Tsinghua Shenzhen International Graduate School (SIGS), Tsinghua University, Shenzhen, 518055, China.
Tsinghua-Berkeley Shenzhen Institute (TBSI), Shenzhen, 518055, China.
Adv Sci (Weinh). 2024 Jul;11(28):e2305925. doi: 10.1002/advs.202305925. Epub 2024 May 8.
The circadian clock coordinates the daily rhythmicity of biological processes, and its dysregulation is associated with various human diseases. Despite the direct targeting of rhythmic genes by many prevalent and World Health Organization (WHO) essential drugs, traditional approaches can't satisfy the need of explore multi-timepoint drug administration strategies across a wide range of drugs. Here, droplet-engineered primary liver organoids (DPLOs) are generated with rhythmic characteristics in 4 days, and developed Chronotoxici-plate as an in vitro high-throughput automated rhythmic tool for chronotherapy assessment within 7 days. Cryptochrome 1 (Cry1) is identified as a rhythmic marker in DPLOs, providing insights for rapid assessment of organoid rhythmicity. Using oxaliplatin as a representative drug, time-dependent variations are demonstrated in toxicity on the Chronotoxici-plate, highlighting the importance of considering time-dependent effects. Additionally, the role of chronobiology is underscored in primary organoid modeling. This study may provide tools for both precision chronotherapy and chronotoxicity in drug development by optimizing administration timing.
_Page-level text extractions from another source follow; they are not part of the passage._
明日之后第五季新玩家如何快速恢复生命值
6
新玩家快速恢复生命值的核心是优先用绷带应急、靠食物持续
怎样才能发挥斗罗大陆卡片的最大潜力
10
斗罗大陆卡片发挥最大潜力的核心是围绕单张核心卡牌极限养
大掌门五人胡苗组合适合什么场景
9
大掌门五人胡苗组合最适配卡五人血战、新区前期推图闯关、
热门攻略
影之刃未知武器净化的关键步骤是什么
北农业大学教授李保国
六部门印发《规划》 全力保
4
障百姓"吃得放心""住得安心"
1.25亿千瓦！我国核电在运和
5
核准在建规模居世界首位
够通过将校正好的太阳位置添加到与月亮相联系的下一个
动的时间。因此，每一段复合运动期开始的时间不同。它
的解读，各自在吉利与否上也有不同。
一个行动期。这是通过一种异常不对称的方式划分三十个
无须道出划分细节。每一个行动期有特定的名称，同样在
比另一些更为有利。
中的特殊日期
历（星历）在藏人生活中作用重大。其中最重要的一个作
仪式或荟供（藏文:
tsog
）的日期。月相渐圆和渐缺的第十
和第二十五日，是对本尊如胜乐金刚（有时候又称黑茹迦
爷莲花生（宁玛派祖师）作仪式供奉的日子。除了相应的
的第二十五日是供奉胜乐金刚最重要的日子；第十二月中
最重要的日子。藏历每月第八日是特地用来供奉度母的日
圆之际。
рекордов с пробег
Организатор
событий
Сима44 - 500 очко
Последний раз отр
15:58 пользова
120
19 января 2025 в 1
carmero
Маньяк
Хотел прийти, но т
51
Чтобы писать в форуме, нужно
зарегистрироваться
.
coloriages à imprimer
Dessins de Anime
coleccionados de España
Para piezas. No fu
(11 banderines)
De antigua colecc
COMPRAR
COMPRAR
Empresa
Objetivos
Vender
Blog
生物钟协调着生物过程的日常节律性,其节律失调与许多常见疾病和世界卫生组织(WHO)基本药物都有关联。尽管许多流行药物和世界卫生组织(WHO)基本药物都直接针对节律基因,但传统方法无法满足探索广泛药物多时间点给药策略的需求。在这里,我们使用液滴工程技术在 4 天内生成具有节律特征的原代肝类器官(DPLOs),并开发了 ChronoToxi-plate 作为一种体外高通量自动节律工具,可在 7 天内评估chrono 治疗效果。CRY1 被鉴定为 DPLOs 中的节律标志物,为快速评估类器官的节律性提供了思路。以奥沙利铂为代表药物,在 ChronoToxi-plate 上显示出时间依赖性毒性变化,突出了考虑时间依赖性效应的重要性。此外,生物钟生物学在原代器官模型中也具有重要作用。本研究通过优化给药时间,为精准chrono 治疗和药物开发中的 chronotoxicity 提供了工具。